The state of Idaho's mental-health system failed Bates and her family, Turcott said.
She's afraid for Bates in prison, because of her condition.
"Let us know she is safe," she told Gibler.
As for Marek, she said, "He was a sweet man and didn't deserve to die like that. He loved (Bates)."
Benewah County Prosecutor Doug Payne said the case lacked any real motive.
When Bates was having a tough time, and needed a place to live, Marek took her in. She killed him soon afterward.
Bates demonstrated a mixture of rational and irrational thoughts, Payne said.
During Bates' preliminary hearing, evidence presented by Payne alleged that Bates shot her uncle, beat him with a metal rod and then burned his body in the backyard of his home.
Human remains, mostly bone, were found in a hastily arranged makeshift fire pit in the middle of Marek's lawn.
His body was burned along with tires, wood and hay, ringed by rocks and cinder blocks.
Dumped in a trash can at Marek's home, investigators found a wedding dress, a graduation certificate from a life-skills program she completed, a court judgment document from a domestic violence case she was a defendant in, and a Social Security document for her.

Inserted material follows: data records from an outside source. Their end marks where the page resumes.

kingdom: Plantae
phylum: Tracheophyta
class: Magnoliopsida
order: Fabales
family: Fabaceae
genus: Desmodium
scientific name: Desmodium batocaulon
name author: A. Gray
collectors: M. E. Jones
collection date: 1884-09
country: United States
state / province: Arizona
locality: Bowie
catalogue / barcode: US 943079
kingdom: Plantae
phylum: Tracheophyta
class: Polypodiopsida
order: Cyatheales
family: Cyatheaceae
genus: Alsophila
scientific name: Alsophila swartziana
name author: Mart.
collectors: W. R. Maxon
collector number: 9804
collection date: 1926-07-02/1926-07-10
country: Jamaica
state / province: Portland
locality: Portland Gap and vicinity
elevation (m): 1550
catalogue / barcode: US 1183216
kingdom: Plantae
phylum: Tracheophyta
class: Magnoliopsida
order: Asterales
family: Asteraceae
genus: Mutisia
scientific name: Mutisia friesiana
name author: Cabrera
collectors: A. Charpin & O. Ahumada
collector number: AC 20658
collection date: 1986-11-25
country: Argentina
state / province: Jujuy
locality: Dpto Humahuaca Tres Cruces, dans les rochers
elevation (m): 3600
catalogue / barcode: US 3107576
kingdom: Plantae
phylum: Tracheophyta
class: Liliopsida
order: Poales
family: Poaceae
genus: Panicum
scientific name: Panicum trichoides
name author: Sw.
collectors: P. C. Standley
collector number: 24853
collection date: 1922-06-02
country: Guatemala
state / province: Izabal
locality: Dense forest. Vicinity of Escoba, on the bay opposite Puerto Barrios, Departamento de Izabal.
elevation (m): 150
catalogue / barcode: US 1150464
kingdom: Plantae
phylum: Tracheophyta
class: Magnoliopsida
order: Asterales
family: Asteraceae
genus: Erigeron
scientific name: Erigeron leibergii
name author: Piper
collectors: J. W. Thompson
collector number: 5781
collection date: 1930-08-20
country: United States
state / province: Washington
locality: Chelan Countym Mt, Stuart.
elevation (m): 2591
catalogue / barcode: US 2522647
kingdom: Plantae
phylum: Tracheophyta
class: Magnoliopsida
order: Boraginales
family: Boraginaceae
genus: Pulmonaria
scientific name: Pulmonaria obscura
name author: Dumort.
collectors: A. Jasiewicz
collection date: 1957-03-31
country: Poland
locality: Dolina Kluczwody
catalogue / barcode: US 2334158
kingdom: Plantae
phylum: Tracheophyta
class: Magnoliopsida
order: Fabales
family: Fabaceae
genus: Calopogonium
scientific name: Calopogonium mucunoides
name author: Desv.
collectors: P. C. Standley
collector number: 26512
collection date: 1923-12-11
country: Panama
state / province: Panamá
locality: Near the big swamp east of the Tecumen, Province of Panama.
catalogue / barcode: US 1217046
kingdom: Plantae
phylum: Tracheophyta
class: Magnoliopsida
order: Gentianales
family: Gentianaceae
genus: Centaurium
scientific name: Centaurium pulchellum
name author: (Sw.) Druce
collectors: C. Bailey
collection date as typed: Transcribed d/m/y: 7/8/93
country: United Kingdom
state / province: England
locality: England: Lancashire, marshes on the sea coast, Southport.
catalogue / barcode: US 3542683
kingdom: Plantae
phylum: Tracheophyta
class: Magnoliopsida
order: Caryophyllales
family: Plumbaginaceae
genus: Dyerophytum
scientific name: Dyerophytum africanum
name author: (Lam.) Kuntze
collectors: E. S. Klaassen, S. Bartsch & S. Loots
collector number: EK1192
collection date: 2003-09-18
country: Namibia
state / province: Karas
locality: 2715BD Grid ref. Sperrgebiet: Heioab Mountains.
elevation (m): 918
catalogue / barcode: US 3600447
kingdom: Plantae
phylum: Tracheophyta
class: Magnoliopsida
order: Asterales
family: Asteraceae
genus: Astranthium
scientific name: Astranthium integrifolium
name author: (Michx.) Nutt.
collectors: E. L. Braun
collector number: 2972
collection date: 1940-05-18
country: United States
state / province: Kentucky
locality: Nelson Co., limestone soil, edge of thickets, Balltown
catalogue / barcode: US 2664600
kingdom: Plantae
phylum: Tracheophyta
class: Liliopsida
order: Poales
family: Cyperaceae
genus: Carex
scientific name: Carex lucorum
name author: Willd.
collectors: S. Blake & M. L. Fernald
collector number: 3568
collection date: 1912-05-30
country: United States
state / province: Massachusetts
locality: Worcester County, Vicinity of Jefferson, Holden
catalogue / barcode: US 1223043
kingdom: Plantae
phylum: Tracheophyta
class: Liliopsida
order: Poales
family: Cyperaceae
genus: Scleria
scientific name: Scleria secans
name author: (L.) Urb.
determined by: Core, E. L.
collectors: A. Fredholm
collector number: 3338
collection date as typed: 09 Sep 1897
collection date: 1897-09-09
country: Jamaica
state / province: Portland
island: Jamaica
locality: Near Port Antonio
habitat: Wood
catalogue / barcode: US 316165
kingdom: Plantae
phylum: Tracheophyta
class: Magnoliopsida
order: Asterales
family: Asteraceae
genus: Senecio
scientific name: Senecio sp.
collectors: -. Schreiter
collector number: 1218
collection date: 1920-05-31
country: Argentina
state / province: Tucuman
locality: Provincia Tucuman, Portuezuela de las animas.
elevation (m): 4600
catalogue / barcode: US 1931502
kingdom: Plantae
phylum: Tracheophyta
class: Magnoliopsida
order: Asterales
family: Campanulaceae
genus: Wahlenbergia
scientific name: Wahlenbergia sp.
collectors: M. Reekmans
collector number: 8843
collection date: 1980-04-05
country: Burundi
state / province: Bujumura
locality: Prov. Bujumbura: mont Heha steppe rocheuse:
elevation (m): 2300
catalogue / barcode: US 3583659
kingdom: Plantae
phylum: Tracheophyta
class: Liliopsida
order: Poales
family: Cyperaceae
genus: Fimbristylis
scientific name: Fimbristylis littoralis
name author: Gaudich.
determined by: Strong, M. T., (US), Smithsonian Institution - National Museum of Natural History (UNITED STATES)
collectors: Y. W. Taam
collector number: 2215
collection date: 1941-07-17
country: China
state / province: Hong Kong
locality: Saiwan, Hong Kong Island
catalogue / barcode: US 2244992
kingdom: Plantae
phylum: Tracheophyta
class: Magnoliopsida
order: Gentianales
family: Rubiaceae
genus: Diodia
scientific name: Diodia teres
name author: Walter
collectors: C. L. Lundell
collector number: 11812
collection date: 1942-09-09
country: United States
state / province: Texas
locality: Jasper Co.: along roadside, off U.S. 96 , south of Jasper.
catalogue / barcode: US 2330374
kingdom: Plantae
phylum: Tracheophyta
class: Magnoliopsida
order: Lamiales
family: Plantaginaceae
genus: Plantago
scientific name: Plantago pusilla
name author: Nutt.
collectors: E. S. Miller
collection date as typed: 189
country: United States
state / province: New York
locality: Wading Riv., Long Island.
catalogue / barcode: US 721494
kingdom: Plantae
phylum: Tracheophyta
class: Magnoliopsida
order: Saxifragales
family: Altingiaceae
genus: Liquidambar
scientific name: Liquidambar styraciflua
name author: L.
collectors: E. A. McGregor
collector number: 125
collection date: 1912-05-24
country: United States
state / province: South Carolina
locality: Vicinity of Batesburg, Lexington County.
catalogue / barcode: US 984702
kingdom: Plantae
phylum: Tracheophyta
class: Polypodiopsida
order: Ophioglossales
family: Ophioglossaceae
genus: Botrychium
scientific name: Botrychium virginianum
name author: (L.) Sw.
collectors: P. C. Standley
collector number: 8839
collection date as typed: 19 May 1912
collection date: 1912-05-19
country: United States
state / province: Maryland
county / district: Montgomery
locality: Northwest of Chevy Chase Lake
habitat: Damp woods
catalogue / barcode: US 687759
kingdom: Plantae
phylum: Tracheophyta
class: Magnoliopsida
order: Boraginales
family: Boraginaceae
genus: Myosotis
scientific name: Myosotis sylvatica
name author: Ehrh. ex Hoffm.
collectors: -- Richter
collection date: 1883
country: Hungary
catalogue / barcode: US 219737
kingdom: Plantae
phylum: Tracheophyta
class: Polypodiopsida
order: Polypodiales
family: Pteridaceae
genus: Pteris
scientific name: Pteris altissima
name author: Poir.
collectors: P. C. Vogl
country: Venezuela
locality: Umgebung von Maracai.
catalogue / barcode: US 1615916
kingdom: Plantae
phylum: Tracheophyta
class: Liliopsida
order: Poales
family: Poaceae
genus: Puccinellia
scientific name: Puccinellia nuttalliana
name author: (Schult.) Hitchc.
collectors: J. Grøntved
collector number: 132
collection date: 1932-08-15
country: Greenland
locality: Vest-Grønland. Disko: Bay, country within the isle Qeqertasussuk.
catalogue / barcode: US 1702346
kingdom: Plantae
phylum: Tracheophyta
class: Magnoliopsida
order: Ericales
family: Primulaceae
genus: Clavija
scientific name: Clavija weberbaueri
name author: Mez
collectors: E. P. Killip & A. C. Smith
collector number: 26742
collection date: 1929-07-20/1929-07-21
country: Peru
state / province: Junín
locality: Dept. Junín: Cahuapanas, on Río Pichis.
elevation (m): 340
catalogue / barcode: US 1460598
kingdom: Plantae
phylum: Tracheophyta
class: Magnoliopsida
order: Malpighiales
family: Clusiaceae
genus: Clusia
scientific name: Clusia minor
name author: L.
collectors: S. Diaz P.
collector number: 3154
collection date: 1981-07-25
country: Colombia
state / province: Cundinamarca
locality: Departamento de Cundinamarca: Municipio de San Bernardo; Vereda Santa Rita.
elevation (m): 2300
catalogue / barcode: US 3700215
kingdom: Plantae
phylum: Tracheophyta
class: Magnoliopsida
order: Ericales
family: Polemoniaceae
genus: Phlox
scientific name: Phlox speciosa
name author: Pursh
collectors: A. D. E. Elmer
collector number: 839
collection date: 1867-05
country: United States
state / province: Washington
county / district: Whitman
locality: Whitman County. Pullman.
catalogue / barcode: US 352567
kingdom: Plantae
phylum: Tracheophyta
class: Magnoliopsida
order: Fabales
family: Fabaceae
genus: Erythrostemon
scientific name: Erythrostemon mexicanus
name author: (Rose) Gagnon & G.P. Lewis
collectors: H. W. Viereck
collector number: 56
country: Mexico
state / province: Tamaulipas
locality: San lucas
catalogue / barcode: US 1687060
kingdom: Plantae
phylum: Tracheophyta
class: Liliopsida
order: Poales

Bates was arrested at a boat launch in Bayview on Lake Pend Oreille as she prepared to head across the lake to Lakeview, a community she previously had been living in.
In a video-recorded interview with police, Bates admitted shooting Marek and burning his body. She also admitted throwing the gun into the St. Joe River.
Also during the preliminary hearing, two witnesses testified that they saw Bates at Marek's home on the night he was killed.
She told both men, who had stopped by, that she was having problems with the plumbing at Marek's home. Both noticed the backyard fire blazing, despite the pouring rain.
One of the witnesses said Bates kept saying the water flowing at Marek's was "blood red."
Thinking it was an odd description, he attempted to correct her by suggesting she meant "rusty." She persisted in her description.
As for Marek's whereabouts, he said Bates told him Marek is "out back someplace."
Bates let the man inside Marek's home to see if he could help with the plumbing. He even went out back to the pump house, right next to the roaring fire pit where Marek's body was then burning.
Butler, during Thursday's sentencing hearing, argued that no person in their right mind would walk a potential witness right past a murdered victim's burning body.
Another friend of Marek's who testified at the preliminary hearing recalled an argument between Marek and Bates over the sale of property.
After Marek told Bates to mind her own business, she allegedly stood up and responded, "I can shoot you right between the (expletive) eyes, and it won't bother me a bit."